Problem requirements => The expected output is every record below, transcribed exactly, with the pictures left out.

Record excerpts =>
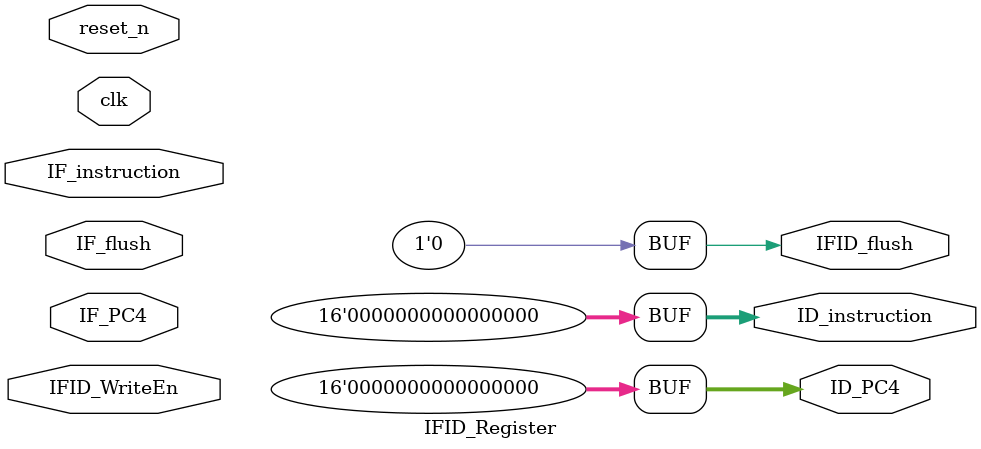
<source format=v>
module IFID_Register(clk, reset_n, IF_PC4, IF_instruction, IF_flush, IFID_WriteEn, ID_PC4, ID_instruction, IFID_flush);
	input clk;
	input reset_n;
	input [15:0] IF_PC4;
	input [15:0] IF_instruction;
	input IF_flush;
	input IFID_WriteEn;
	output reg [15:0] ID_PC4;
	output reg [15:0] ID_instruction;
	output reg IFID_flush;

	always @(reset_n) begin
		ID_PC4 = 16'h0000;
		ID_instruction = 16'h0000;
		IFID_flush = 1'b0;
	end

	always @(posedge clk) begin
		if (IF_flush) begin
			ID_PC4 = 16'h0000;
			ID_instruction = 16'hb000;
		end
		else if (IFID_WriteEn) begin
			ID_PC4 = IF_PC4;
			ID_instruction = IF_instruction;
			IFID_flush = IF_flush;
		end
	end 
endmodule
</source>
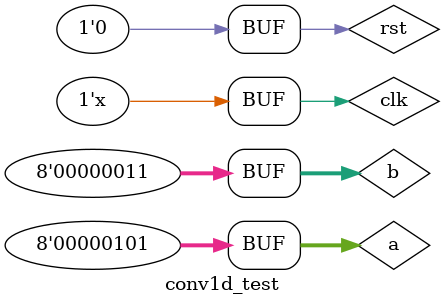
<source format=v>
module conv1d_test;
   // parameter N = 5;
    //parameter M = 5;
    
    reg clk, rst;
    reg [7:0] a, b;
    wire [7:0] out;
    wire done;
    
    // Instantiate the convolution module
    conv_1d #(5,3) uut (
        .clk(clk), 
        .rst(rst), 
        .a(a), 
        .b(b), 
        .out(out), 
        .done(done)
    );
    
    // Clock generation
    always #5 clk = ~clk; // 10ns clock period
    
    initial begin
        // Initialize signals
        clk = 0;
        rst = 1;
        #100;
        
        
        
        rst = 0; // Deassert reset after some time
        
        // Apply inputs sequentially with proper timing
        #3 a = 8'd1; b = 8'd1;
        #20 a = 8'd2; b = 8'd2;
        #20 a = 8'd3; b = 8'd3;
        #20 a = 8'd4; 
        #20 a = 8'd5; 
        

    end
    
endmodule

</source>
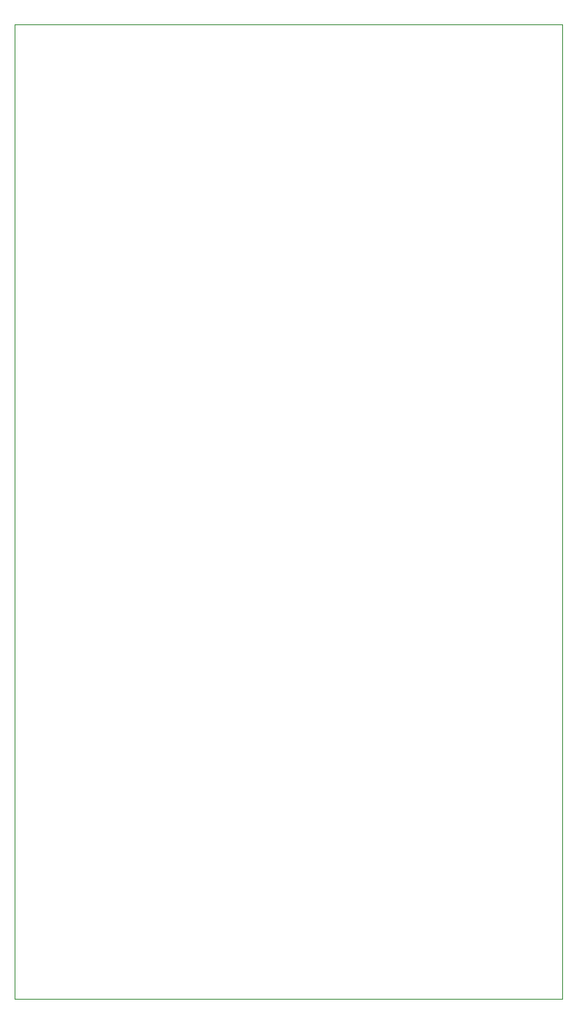
<source format=gm1>
G04 #@! TF.GenerationSoftware,KiCad,Pcbnew,(6.0.7)*
G04 #@! TF.CreationDate,2023-04-24T21:56:03-07:00*
G04 #@! TF.ProjectId,OBC-Attempt-2,4f42432d-4174-4746-956d-70742d322e6b,rev?*
G04 #@! TF.SameCoordinates,Original*
G04 #@! TF.FileFunction,Profile,NP*
%FSLAX46Y46*%
G04 Gerber Fmt 4.6, Leading zero omitted, Abs format (unit mm)*
G04 Created by KiCad (PCBNEW (6.0.7)) date 2023-04-24 21:56:03*
%MOMM*%
%LPD*%
G01*
G04 APERTURE LIST*
G04 #@! TA.AperFunction,Profile*
%ADD10C,0.100000*%
G04 #@! TD*
G04 APERTURE END LIST*
D10*
X25400000Y-25400000D02*
X82550000Y-25400000D01*
X82550000Y-25400000D02*
X82550000Y-127000000D01*
X82550000Y-127000000D02*
X25400000Y-127000000D01*
X25400000Y-127000000D02*
X25400000Y-25400000D01*
M02*

</source>
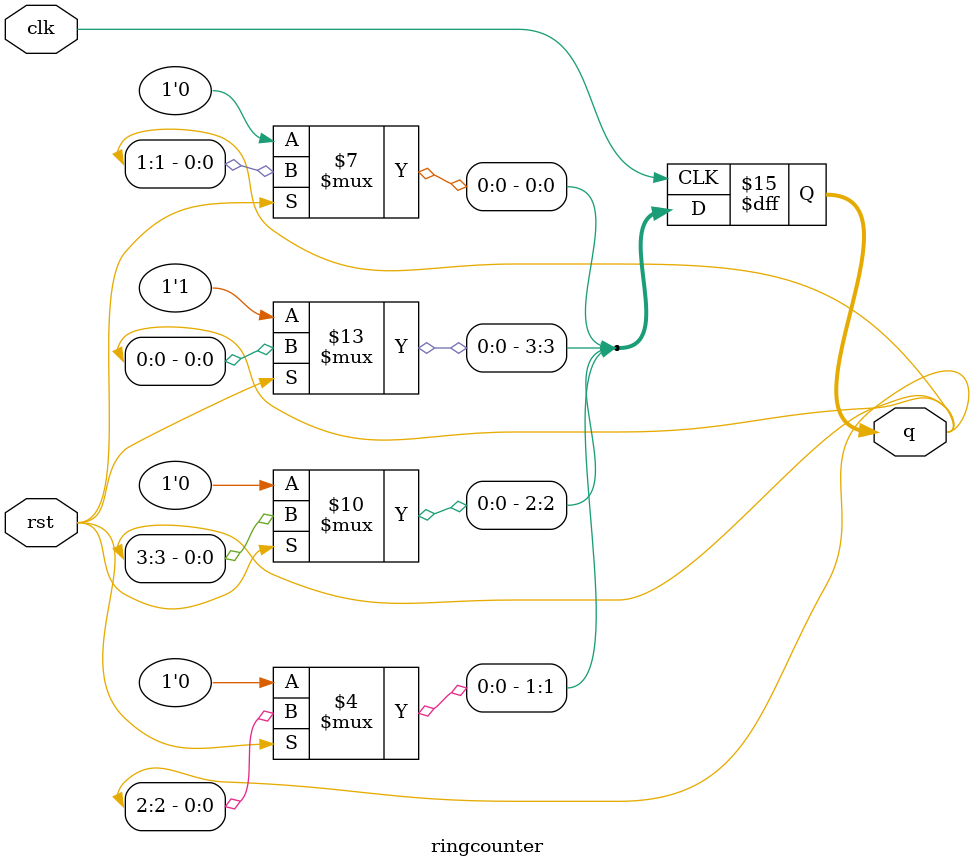
<source format=v>
`timescale 1ns / 1ps
module ringcounter(output [3:0] q,input clk,rst);
reg [3:0]q;
always @(posedge clk)
if(rst==0)
q<=4'b1000;
else
begin
q[3]<=q[0];
q[2]<=q[3];
q[1]<=q[2];
q[0]<=q[1];
end
endmodule

</source>
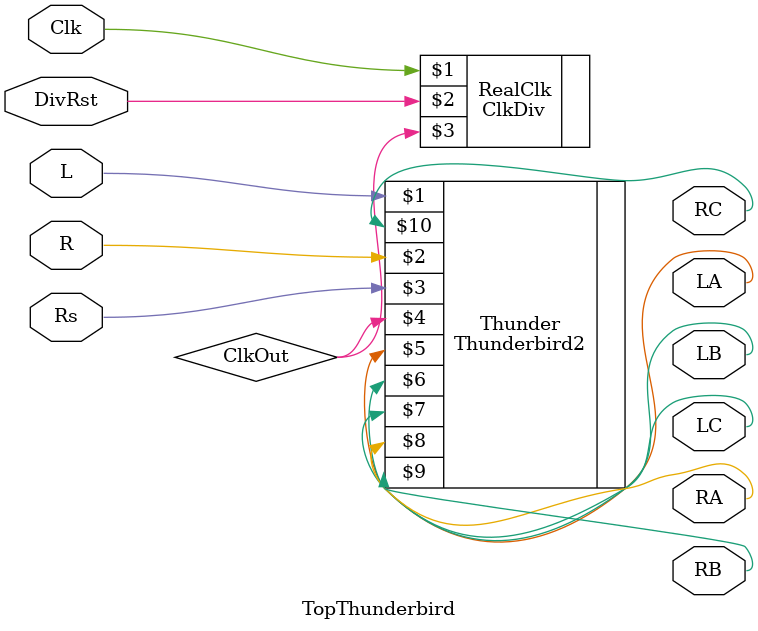
<source format=v>
`timescale 1ns / 1ps
module TopThunderbird(L, R, Rs, Clk, DivRst, LA, LB, LC, RA, RB, RC);

	input L, R, Rs, Clk, DivRst; 
	output LA, LB, LC, RA, RB, RC;
	wire ClkOut;

	ClkDiv RealClk(Clk, DivRst, ClkOut);
	Thunderbird2 Thunder(L, R, Rs, ClkOut, LA, LB, LC, RA, RB, RC);

endmodule

</source>
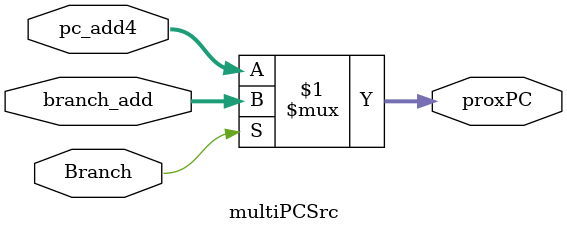
<source format=v>
module multiPCSrc (pc_add4, branch_add, Branch, proxPC);
    input [31:0] pc_add4, branch_add;
    input Branch;
    output [31:0] proxPC;

    assign proxPC = Branch ? branch_add : pc_add4;

endmodule
</source>
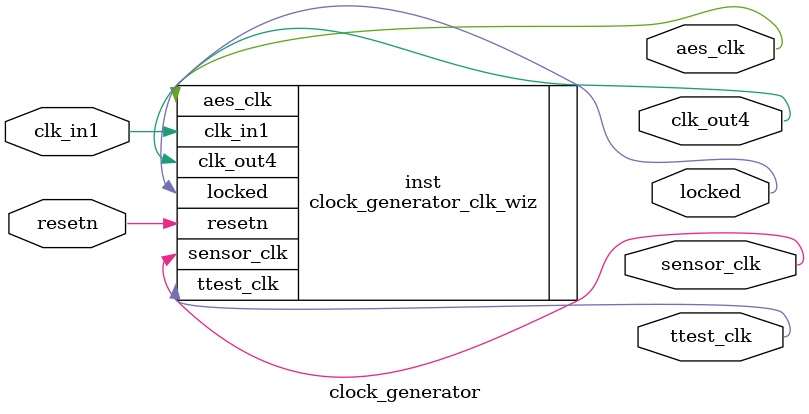
<source format=v>


`timescale 1ps/1ps

(* CORE_GENERATION_INFO = "clock_generator,clk_wiz_v6_0_5_0_0,{component_name=clock_generator,use_phase_alignment=true,use_min_o_jitter=false,use_max_i_jitter=false,use_dyn_phase_shift=false,use_inclk_switchover=false,use_dyn_reconfig=false,enable_axi=0,feedback_source=FDBK_AUTO,PRIMITIVE=MMCM,num_out_clk=4,clkin1_period=10.000,clkin2_period=10.000,use_power_down=false,use_reset=true,use_locked=true,use_inclk_stopped=false,feedback_type=SINGLE,CLOCK_MGR_TYPE=NA,manual_override=false}" *)

module clock_generator 
 (
  // Clock out ports
  output        aes_clk,
  output        sensor_clk,
  output        ttest_clk,
  output        clk_out4,
  // Status and control signals
  input         resetn,
  output        locked,
 // Clock in ports
  input         clk_in1
 );

  clock_generator_clk_wiz inst
  (
  // Clock out ports  
  .aes_clk(aes_clk),
  .sensor_clk(sensor_clk),
  .ttest_clk(ttest_clk),
  .clk_out4(clk_out4),
  // Status and control signals               
  .resetn(resetn), 
  .locked(locked),
 // Clock in ports
  .clk_in1(clk_in1)
  );

endmodule

</source>
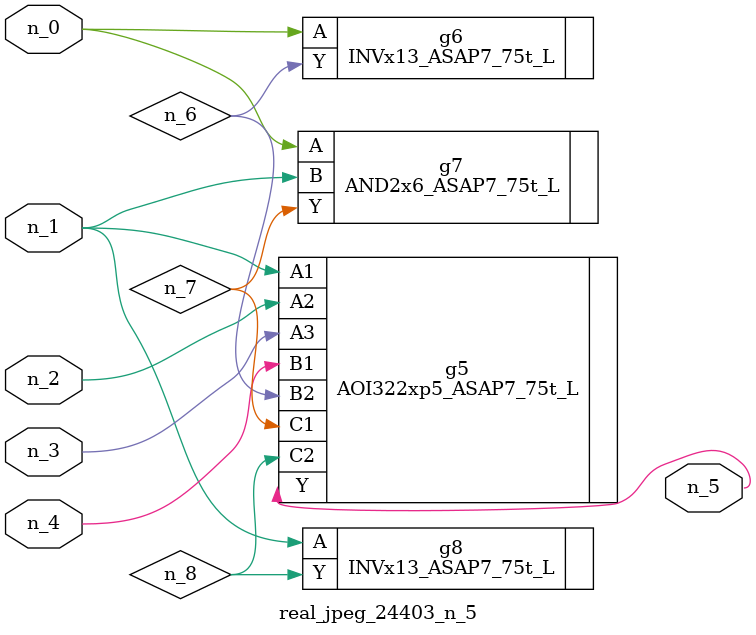
<source format=v>
module real_jpeg_24403_n_5 (n_4, n_0, n_1, n_2, n_3, n_5);

input n_4;
input n_0;
input n_1;
input n_2;
input n_3;

output n_5;

wire n_8;
wire n_6;
wire n_7;

INVx13_ASAP7_75t_L g6 ( 
.A(n_0),
.Y(n_6)
);

AND2x6_ASAP7_75t_L g7 ( 
.A(n_0),
.B(n_1),
.Y(n_7)
);

AOI322xp5_ASAP7_75t_L g5 ( 
.A1(n_1),
.A2(n_2),
.A3(n_3),
.B1(n_4),
.B2(n_6),
.C1(n_7),
.C2(n_8),
.Y(n_5)
);

INVx13_ASAP7_75t_L g8 ( 
.A(n_1),
.Y(n_8)
);


endmodule
</source>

Output for this task =>
<source format=v>
module IFID_Register(clk, reset_n, IF_PC4, IF_instruction, IF_flush, IFID_WriteEn, ID_PC4, ID_instruction, IFID_flush);
	input clk;
	input reset_n;
	input [15:0] IF_PC4;
	input [15:0] IF_instruction;
	input IF_flush;
	input IFID_WriteEn;
	output reg [15:0] ID_PC4;
	output reg [15:0] ID_instruction;
	output reg IFID_flush;

	always @(reset_n) begin
		ID_PC4 = 16'h0000;
		ID_instruction = 16'h0000;
		IFID_flush = 1'b0;
	end

	always @(posedge clk) begin
		if (IF_flush) begin
			ID_PC4 = 16'h0000;
			ID_instruction = 16'hb000;
		end
		else if (IFID_WriteEn) begin
			ID_PC4 = IF_PC4;
			ID_instruction = IF_instruction;
			IFID_flush = IF_flush;
		end
	end 
endmodule
</source>
<source format=v>
module conv1d_test;
   // parameter N = 5;
    //parameter M = 5;
    
    reg clk, rst;
    reg [7:0] a, b;
    wire [7:0] out;
    wire done;
    
    // Instantiate the convolution module
    conv_1d #(5,3) uut (
        .clk(clk), 
        .rst(rst), 
        .a(a), 
        .b(b), 
        .out(out), 
        .done(done)
    );
    
    // Clock generation
    always #5 clk = ~clk; // 10ns clock period
    
    initial begin
        // Initialize signals
        clk = 0;
        rst = 1;
        #100;
        
        
        
        rst = 0; // Deassert reset after some time
        
        // Apply inputs sequentially with proper timing
        #3 a = 8'd1; b = 8'd1;
        #20 a = 8'd2; b = 8'd2;
        #20 a = 8'd3; b = 8'd3;
        #20 a = 8'd4; 
        #20 a = 8'd5; 
        

    end
    
endmodule

</source>
<source format=gm1>
G04 #@! TF.GenerationSoftware,KiCad,Pcbnew,(6.0.7)*
G04 #@! TF.CreationDate,2023-04-24T21:56:03-07:00*
G04 #@! TF.ProjectId,OBC-Attempt-2,4f42432d-4174-4746-956d-70742d322e6b,rev?*
G04 #@! TF.SameCoordinates,Original*
G04 #@! TF.FileFunction,Profile,NP*
%FSLAX46Y46*%
G04 Gerber Fmt 4.6, Leading zero omitted, Abs format (unit mm)*
G04 Created by KiCad (PCBNEW (6.0.7)) date 2023-04-24 21:56:03*
%MOMM*%
%LPD*%
G01*
G04 APERTURE LIST*
G04 #@! TA.AperFunction,Profile*
%ADD10C,0.100000*%
G04 #@! TD*
G04 APERTURE END LIST*
D10*
X25400000Y-25400000D02*
X82550000Y-25400000D01*
X82550000Y-25400000D02*
X82550000Y-127000000D01*
X82550000Y-127000000D02*
X25400000Y-127000000D01*
X25400000Y-127000000D02*
X25400000Y-25400000D01*
M02*

</source>
<source format=v>
`timescale 1ns / 1ps
module ringcounter(output [3:0] q,input clk,rst);
reg [3:0]q;
always @(posedge clk)
if(rst==0)
q<=4'b1000;
else
begin
q[3]<=q[0];
q[2]<=q[3];
q[1]<=q[2];
q[0]<=q[1];
end
endmodule

</source>
<source format=v>
`timescale 1ns / 1ps
module TopThunderbird(L, R, Rs, Clk, DivRst, LA, LB, LC, RA, RB, RC);

	input L, R, Rs, Clk, DivRst; 
	output LA, LB, LC, RA, RB, RC;
	wire ClkOut;

	ClkDiv RealClk(Clk, DivRst, ClkOut);
	Thunderbird2 Thunder(L, R, Rs, ClkOut, LA, LB, LC, RA, RB, RC);

endmodule

</source>
<source format=v>
module multiPCSrc (pc_add4, branch_add, Branch, proxPC);
    input [31:0] pc_add4, branch_add;
    input Branch;
    output [31:0] proxPC;

    assign proxPC = Branch ? branch_add : pc_add4;

endmodule
</source>
<source format=v>


`timescale 1ps/1ps

(* CORE_GENERATION_INFO = "clock_generator,clk_wiz_v6_0_5_0_0,{component_name=clock_generator,use_phase_alignment=true,use_min_o_jitter=false,use_max_i_jitter=false,use_dyn_phase_shift=false,use_inclk_switchover=false,use_dyn_reconfig=false,enable_axi=0,feedback_source=FDBK_AUTO,PRIMITIVE=MMCM,num_out_clk=4,clkin1_period=10.000,clkin2_period=10.000,use_power_down=false,use_reset=true,use_locked=true,use_inclk_stopped=false,feedback_type=SINGLE,CLOCK_MGR_TYPE=NA,manual_override=false}" *)

module clock_generator 
 (
  // Clock out ports
  output        aes_clk,
  output        sensor_clk,
  output        ttest_clk,
  output        clk_out4,
  // Status and control signals
  input         resetn,
  output        locked,
 // Clock in ports
  input         clk_in1
 );

  clock_generator_clk_wiz inst
  (
  // Clock out ports  
  .aes_clk(aes_clk),
  .sensor_clk(sensor_clk),
  .ttest_clk(ttest_clk),
  .clk_out4(clk_out4),
  // Status and control signals               
  .resetn(resetn), 
  .locked(locked),
 // Clock in ports
  .clk_in1(clk_in1)
  );

endmodule

</source>
<source format=v>
module real_jpeg_24403_n_5 (n_4, n_0, n_1, n_2, n_3, n_5);

input n_4;
input n_0;
input n_1;
input n_2;
input n_3;

output n_5;

wire n_8;
wire n_6;
wire n_7;

INVx13_ASAP7_75t_L g6 ( 
.A(n_0),
.Y(n_6)
);

AND2x6_ASAP7_75t_L g7 ( 
.A(n_0),
.B(n_1),
.Y(n_7)
);

AOI322xp5_ASAP7_75t_L g5 ( 
.A1(n_1),
.A2(n_2),
.A3(n_3),
.B1(n_4),
.B2(n_6),
.C1(n_7),
.C2(n_8),
.Y(n_5)
);

INVx13_ASAP7_75t_L g8 ( 
.A(n_1),
.Y(n_8)
);


endmodule
</source>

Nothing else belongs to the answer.